Ilustrasi pekerja pabrik. (ANTARA FOTO/Siswowidodo)
Selain itu, volume produksi IHT menunjukkan trend penurunan dan juga penurunan pertumbuhan produksi. Data Direktorat Bea cukai menunjukkan volume produksi turun sekitar 30 milyar batang dari tahun 2019.
Pertumbuhan volume produksi IHT dipengaruhi oleh permintaan terhadap produk tersebut. Berdasarkan hasil fitting test terhadap data, nilai koefisien harga rokok Gol. 1 terhadap konsumsi rokok memiliki hubungan negatif yang paling tinggi di antara golongan lainnya.

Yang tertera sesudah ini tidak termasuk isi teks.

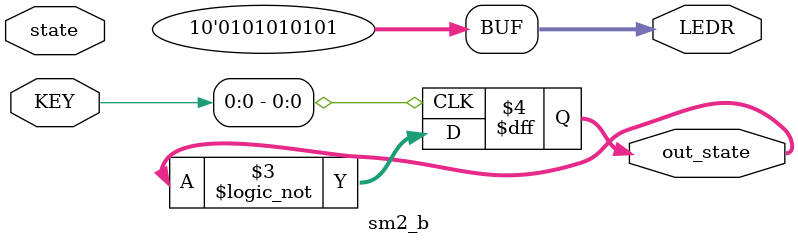
<source format=v>
module simple_machine_2(
	input						clk,
	input						reset,
	
	input				[1:0] KEY,
	output	reg	[9:0] LEDR,
	output	wire	[7:0] HEX0,
	output	wire	[7:0] HEX1
);

reg [3:0] state;

wire [9:0] a_ledr;
wire [3:0] a_new_state;
sm2_a a(state, KEY, a_new_state, a_ledr);

wire [9:0] b_ledr;
wire [3:0] b_new_state;
sm2_b b(state, KEY, b_new_state, b_ledr);

bcd_decoder bcd_a(a_new_state, 0, HEX0);
bcd_decoder bcd_b(b_new_state, 0, HEX1);

always @(posedge clk)
begin
	if (reset)
	begin
		state <= 0;
	end // if
	
	else
	begin
		case (state)
			0: begin
				state <= a_new_state;
			end
			1: begin
				state <= b_new_state;
			end
			default: begin
				state <= 0;
			end
			endcase
	end // else
end // always new_state

always @(state)
begin
	
	if (reset)
	begin
		LEDR <= 10'h3FF;
	end
	
	else
	begin
		case (state)
			0: begin
				LEDR <= a_ledr;
			end
			1: begin
				LEDR <= b_ledr;
			end
			
			default: begin
				LEDR <= 0;
			end
		endcase
	end
	
end // always state


endmodule

module sm2_a(
	input				[3:0] state,
	input				[1:0] KEY,
	output	reg	[3:0] out_state,
	output	reg	[9:0] LEDR
);

always @(state)
begin
//	if (state != 0)
//	begin
//		out_state <= 0;
//	end
	
//	else
//	begin
		LEDR <= 10'h2AA;
//		if (!KEY[0])
//		begin
//			out_state <= 1;
//		end
//		
//		else
//		begin
//			out_state <= 0;
//		end
//	end
end //always

always @(posedge KEY[0])
begin
	if (state == 0)
	begin
		out_state <= 1;
	end
	
	else 
	begin
		out_state <= 0;
	end
end

endmodule

module sm2_b(
	input				[3:0] state,
	input				[1:0] KEY,
	output	reg	[3:0] out_state,
	output	reg	[9:0] LEDR
);

always @(state)
begin
//	if (state != 1)
//	begin
//		out_state <= 1;
//	end
	
//	else
//	begin
		LEDR <= 10'h155;
//		if (!KEY[0])
//		begin
//			out_state <= 0;
//		end
//		
//		else
//		begin
//			out_state <= 1;
//		end
//	end
end //always

always @(posedge KEY[0])
begin
//	if (state == 1)
//	begin
//		out_state <= 0;
//	end
//	
//	else 
//	begin
//		out_state <= 1;
//	end
	out_state <= !out_state;
end

endmodule

</source>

Hal ini menunjukkan bahwa kenaikan harga rokok dapat memberikan dampak penurunan terbesar pada golongan 1.
Hal itu, kata dia, selaras dengan data Direktorat Jenderal Bea Cukai (2021) yang menunjukkan bahwa penurunan produksi terbesar terjadi di Gol. 1 ketika terjadi kenaikan harga rokok di tahun 2020. Di sisi lain, elastisitas harga rokok pada Gol. 3 menunjukkan hubungan positif, sehingga kenaikan harga rokok mendorong kenaikan volume produksi rokok paling besar di Gol. 3.
“Fenomena tersebut juga menunjukkan bahwa kenaikan harga rokok tidak akan serta merta menurunkan konsumsi rokok karena konsumen akan beralih pada jenis rokok yang lebih murah,” terangnya.
Hasil kajian juga menyatakan kenaikan harga rokok dan tarif cukai yang eksesif bedampak pada penurunan pertumbuhan penerimaan CHT karena terjadi penurunan volume produksi akibat penurunan permintaan. Kenaikan harga rokok di golongan 1 menyebabkan terjadinya penurunan volume produksi rokok golongan 1 karena konsumen berpindah pada jenis rokok yang lebih murah (Gol.2 dan Gol.3).
“Oleh sebab itu, kenaikan tarif cukai sebesar 23 persen dan kenaikan HJE sebesar 35 persen di tahun 2020 (PMK 152/2019) menyebabkan penurunan pertumbuhan penerimaan CHT di tahun 2020. Penurunan penerimaan CHT terbesar terjadi pada rokok golongan 1,” jelas Prof. Candra.
Hasil kajian juga menunjukkan, harga rokok telah melewati titik maksimum untuk menurunkan angka prevalensi merokok. Kenaikan harga rokok hanya berdampak pada berkurangnya volume produksi rokok legal, namun tidak konsumsi secara agregat, mengingat masih adanya peredaran rokok illegal.
“Pada simulasi tersebut jumlah pabrik rokok turun hingga tersisa 831 pabrik karena adanya penurunan volume produksi akibat adanya penurunan permintaan terhadap rokok legal,” ujarnya.